_DIRECTIVE_. Give back every entry, exactly as written.

** Opening PROVIDED RECORDS block **

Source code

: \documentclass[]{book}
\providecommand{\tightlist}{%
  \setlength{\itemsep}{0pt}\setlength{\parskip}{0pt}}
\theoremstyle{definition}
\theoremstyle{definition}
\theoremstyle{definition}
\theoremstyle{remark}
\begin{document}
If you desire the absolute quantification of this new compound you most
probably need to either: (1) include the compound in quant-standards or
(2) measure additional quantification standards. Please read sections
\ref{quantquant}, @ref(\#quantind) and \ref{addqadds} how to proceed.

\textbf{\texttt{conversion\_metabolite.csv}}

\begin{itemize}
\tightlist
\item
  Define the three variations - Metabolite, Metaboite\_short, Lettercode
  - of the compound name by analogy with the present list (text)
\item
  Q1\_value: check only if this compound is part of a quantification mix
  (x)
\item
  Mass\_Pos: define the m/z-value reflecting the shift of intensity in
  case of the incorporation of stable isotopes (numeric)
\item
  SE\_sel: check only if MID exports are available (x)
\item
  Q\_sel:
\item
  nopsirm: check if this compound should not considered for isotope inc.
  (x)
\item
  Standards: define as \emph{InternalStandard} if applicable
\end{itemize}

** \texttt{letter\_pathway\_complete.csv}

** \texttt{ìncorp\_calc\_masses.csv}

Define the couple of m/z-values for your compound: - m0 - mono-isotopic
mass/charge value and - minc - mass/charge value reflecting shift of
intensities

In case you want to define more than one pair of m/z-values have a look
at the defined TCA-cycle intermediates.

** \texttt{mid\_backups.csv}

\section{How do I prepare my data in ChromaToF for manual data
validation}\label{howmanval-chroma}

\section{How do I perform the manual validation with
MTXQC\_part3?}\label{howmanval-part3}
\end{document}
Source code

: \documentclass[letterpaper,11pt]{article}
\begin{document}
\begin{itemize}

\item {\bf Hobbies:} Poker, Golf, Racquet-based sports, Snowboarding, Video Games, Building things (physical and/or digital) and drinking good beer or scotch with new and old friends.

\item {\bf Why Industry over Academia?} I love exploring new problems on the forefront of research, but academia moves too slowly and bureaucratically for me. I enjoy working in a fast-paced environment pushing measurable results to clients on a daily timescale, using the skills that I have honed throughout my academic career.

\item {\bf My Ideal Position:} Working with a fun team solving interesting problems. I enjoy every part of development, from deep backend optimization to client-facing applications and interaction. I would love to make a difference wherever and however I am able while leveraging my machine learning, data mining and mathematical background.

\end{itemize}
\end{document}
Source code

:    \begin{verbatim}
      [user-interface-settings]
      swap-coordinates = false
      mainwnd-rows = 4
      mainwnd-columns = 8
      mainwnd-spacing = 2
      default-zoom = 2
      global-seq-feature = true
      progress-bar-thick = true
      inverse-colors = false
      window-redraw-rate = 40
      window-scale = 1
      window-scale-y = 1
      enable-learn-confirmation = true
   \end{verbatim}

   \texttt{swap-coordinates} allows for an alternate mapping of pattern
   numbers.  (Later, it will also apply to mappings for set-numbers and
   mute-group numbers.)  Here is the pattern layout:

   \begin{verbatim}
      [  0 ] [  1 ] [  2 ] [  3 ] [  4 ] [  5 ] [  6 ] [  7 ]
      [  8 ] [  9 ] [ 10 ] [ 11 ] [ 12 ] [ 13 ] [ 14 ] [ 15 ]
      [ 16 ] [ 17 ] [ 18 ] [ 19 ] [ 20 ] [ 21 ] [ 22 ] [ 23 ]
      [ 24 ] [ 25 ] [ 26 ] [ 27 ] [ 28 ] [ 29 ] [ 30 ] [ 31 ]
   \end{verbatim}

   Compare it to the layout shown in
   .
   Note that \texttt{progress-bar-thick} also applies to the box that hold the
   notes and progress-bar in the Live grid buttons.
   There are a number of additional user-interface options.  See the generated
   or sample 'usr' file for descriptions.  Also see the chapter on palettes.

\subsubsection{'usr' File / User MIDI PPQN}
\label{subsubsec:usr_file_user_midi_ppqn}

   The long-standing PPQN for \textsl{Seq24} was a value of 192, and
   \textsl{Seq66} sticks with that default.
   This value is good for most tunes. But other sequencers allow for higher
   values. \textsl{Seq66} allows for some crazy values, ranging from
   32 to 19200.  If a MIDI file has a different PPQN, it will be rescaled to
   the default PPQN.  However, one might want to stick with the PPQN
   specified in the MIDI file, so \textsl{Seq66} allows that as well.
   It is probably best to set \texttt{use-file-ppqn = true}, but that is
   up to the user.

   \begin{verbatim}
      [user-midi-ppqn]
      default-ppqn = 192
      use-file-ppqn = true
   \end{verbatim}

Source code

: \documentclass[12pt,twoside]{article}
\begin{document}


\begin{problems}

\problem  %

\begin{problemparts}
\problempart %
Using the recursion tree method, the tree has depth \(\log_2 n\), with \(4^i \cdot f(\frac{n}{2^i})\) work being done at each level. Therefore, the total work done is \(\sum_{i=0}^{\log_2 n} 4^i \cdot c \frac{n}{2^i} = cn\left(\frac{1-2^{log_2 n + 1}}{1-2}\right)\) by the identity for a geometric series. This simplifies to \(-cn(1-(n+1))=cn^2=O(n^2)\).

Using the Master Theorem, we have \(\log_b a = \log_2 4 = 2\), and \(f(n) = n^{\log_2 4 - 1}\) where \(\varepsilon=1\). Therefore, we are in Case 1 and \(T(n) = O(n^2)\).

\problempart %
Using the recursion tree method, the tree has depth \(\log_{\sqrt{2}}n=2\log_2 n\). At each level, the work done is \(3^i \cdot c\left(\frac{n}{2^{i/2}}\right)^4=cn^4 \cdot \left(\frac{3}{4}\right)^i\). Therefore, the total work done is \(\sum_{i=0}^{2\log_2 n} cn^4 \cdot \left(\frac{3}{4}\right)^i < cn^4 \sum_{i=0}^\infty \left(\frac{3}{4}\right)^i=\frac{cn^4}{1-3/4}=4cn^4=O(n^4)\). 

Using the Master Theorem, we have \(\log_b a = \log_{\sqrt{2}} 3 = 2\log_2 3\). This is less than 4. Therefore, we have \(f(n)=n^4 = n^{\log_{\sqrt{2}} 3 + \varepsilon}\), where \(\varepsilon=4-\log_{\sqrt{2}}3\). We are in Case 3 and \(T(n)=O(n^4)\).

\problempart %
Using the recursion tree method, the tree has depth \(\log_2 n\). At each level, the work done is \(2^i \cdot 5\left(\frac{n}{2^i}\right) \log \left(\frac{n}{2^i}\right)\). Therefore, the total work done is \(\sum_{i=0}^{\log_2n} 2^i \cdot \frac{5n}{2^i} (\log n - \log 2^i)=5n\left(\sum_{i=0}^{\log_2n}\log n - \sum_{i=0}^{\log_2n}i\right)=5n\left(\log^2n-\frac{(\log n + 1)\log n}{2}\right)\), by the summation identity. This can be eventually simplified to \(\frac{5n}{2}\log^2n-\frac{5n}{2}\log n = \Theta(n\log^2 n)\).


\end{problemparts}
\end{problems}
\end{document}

** Closing PROVIDED RECORDS block **

_WRITTEN ANSWER_.
Source code

: \documentclass[]{book}
\providecommand{\tightlist}{%
  \setlength{\itemsep}{0pt}\setlength{\parskip}{0pt}}
\theoremstyle{definition}
\theoremstyle{definition}
\theoremstyle{definition}
\theoremstyle{remark}
\begin{document}
If you desire the absolute quantification of this new compound you most
probably need to either: (1) include the compound in quant-standards or
(2) measure additional quantification standards. Please read sections
\ref{quantquant}, @ref(\#quantind) and \ref{addqadds} how to proceed.

\textbf{\texttt{conversion\_metabolite.csv}}

\begin{itemize}
\tightlist
\item
  Define the three variations - Metabolite, Metaboite\_short, Lettercode
  - of the compound name by analogy with the present list (text)
\item
  Q1\_value: check only if this compound is part of a quantification mix
  (x)
\item
  Mass\_Pos: define the m/z-value reflecting the shift of intensity in
  case of the incorporation of stable isotopes (numeric)
\item
  SE\_sel: check only if MID exports are available (x)
\item
  Q\_sel:
\item
  nopsirm: check if this compound should not considered for isotope inc.
  (x)
\item
  Standards: define as \emph{InternalStandard} if applicable
\end{itemize}

** \texttt{letter\_pathway\_complete.csv}

** \texttt{ìncorp\_calc\_masses.csv}

Define the couple of m/z-values for your compound: - m0 - mono-isotopic
mass/charge value and - minc - mass/charge value reflecting shift of
intensities

In case you want to define more than one pair of m/z-values have a look
at the defined TCA-cycle intermediates.

** \texttt{mid\_backups.csv}

\section{How do I prepare my data in ChromaToF for manual data
validation}\label{howmanval-chroma}

\section{How do I perform the manual validation with
MTXQC\_part3?}\label{howmanval-part3}
\end{document}
Source code

: \documentclass[letterpaper,11pt]{article}
\begin{document}
\begin{itemize}

\item {\bf Hobbies:} Poker, Golf, Racquet-based sports, Snowboarding, Video Games, Building things (physical and/or digital) and drinking good beer or scotch with new and old friends.

\item {\bf Why Industry over Academia?} I love exploring new problems on the forefront of research, but academia moves too slowly and bureaucratically for me. I enjoy working in a fast-paced environment pushing measurable results to clients on a daily timescale, using the skills that I have honed throughout my academic career.

\item {\bf My Ideal Position:} Working with a fun team solving interesting problems. I enjoy every part of development, from deep backend optimization to client-facing applications and interaction. I would love to make a difference wherever and however I am able while leveraging my machine learning, data mining and mathematical background.

\end{itemize}
\end{document}
Source code

:    \begin{verbatim}
      [user-interface-settings]
      swap-coordinates = false
      mainwnd-rows = 4
      mainwnd-columns = 8
      mainwnd-spacing = 2
      default-zoom = 2
      global-seq-feature = true
      progress-bar-thick = true
      inverse-colors = false
      window-redraw-rate = 40
      window-scale = 1
      window-scale-y = 1
      enable-learn-confirmation = true
   \end{verbatim}

   \texttt{swap-coordinates} allows for an alternate mapping of pattern
   numbers.  (Later, it will also apply to mappings for set-numbers and
   mute-group numbers.)  Here is the pattern layout:

   \begin{verbatim}
      [  0 ] [  1 ] [  2 ] [  3 ] [  4 ] [  5 ] [  6 ] [  7 ]
      [  8 ] [  9 ] [ 10 ] [ 11 ] [ 12 ] [ 13 ] [ 14 ] [ 15 ]
      [ 16 ] [ 17 ] [ 18 ] [ 19 ] [ 20 ] [ 21 ] [ 22 ] [ 23 ]
      [ 24 ] [ 25 ] [ 26 ] [ 27 ] [ 28 ] [ 29 ] [ 30 ] [ 31 ]
   \end{verbatim}

   Compare it to the layout shown in
   .
   Note that \texttt{progress-bar-thick} also applies to the box that hold the
   notes and progress-bar in the Live grid buttons.
   There are a number of additional user-interface options.  See the generated
   or sample 'usr' file for descriptions.  Also see the chapter on palettes.

\subsubsection{'usr' File / User MIDI PPQN}
\label{subsubsec:usr_file_user_midi_ppqn}

   The long-standing PPQN for \textsl{Seq24} was a value of 192, and
   \textsl{Seq66} sticks with that default.
   This value is good for most tunes. But other sequencers allow for higher
   values. \textsl{Seq66} allows for some crazy values, ranging from
   32 to 19200.  If a MIDI file has a different PPQN, it will be rescaled to
   the default PPQN.  However, one might want to stick with the PPQN
   specified in the MIDI file, so \textsl{Seq66} allows that as well.
   It is probably best to set \texttt{use-file-ppqn = true}, but that is
   up to the user.

   \begin{verbatim}
      [user-midi-ppqn]
      default-ppqn = 192
      use-file-ppqn = true
   \end{verbatim}

Source code

: \documentclass[12pt,twoside]{article}
\begin{document}


\begin{problems}

\problem  %

\begin{problemparts}
\problempart %
Using the recursion tree method, the tree has depth \(\log_2 n\), with \(4^i \cdot f(\frac{n}{2^i})\) work being done at each level. Therefore, the total work done is \(\sum_{i=0}^{\log_2 n} 4^i \cdot c \frac{n}{2^i} = cn\left(\frac{1-2^{log_2 n + 1}}{1-2}\right)\) by the identity for a geometric series. This simplifies to \(-cn(1-(n+1))=cn^2=O(n^2)\).

Using the Master Theorem, we have \(\log_b a = \log_2 4 = 2\), and \(f(n) = n^{\log_2 4 - 1}\) where \(\varepsilon=1\). Therefore, we are in Case 1 and \(T(n) = O(n^2)\).

\problempart %
Using the recursion tree method, the tree has depth \(\log_{\sqrt{2}}n=2\log_2 n\). At each level, the work done is \(3^i \cdot c\left(\frac{n}{2^{i/2}}\right)^4=cn^4 \cdot \left(\frac{3}{4}\right)^i\). Therefore, the total work done is \(\sum_{i=0}^{2\log_2 n} cn^4 \cdot \left(\frac{3}{4}\right)^i < cn^4 \sum_{i=0}^\infty \left(\frac{3}{4}\right)^i=\frac{cn^4}{1-3/4}=4cn^4=O(n^4)\). 

Using the Master Theorem, we have \(\log_b a = \log_{\sqrt{2}} 3 = 2\log_2 3\). This is less than 4. Therefore, we have \(f(n)=n^4 = n^{\log_{\sqrt{2}} 3 + \varepsilon}\), where \(\varepsilon=4-\log_{\sqrt{2}}3\). We are in Case 3 and \(T(n)=O(n^4)\).

\problempart %
Using the recursion tree method, the tree has depth \(\log_2 n\). At each level, the work done is \(2^i \cdot 5\left(\frac{n}{2^i}\right) \log \left(\frac{n}{2^i}\right)\). Therefore, the total work done is \(\sum_{i=0}^{\log_2n} 2^i \cdot \frac{5n}{2^i} (\log n - \log 2^i)=5n\left(\sum_{i=0}^{\log_2n}\log n - \sum_{i=0}^{\log_2n}i\right)=5n\left(\log^2n-\frac{(\log n + 1)\log n}{2}\right)\), by the summation identity. This can be eventually simplified to \(\frac{5n}{2}\log^2n-\frac{5n}{2}\log n = \Theta(n\log^2 n)\).


\end{problemparts}
\end{problems}
\end{document}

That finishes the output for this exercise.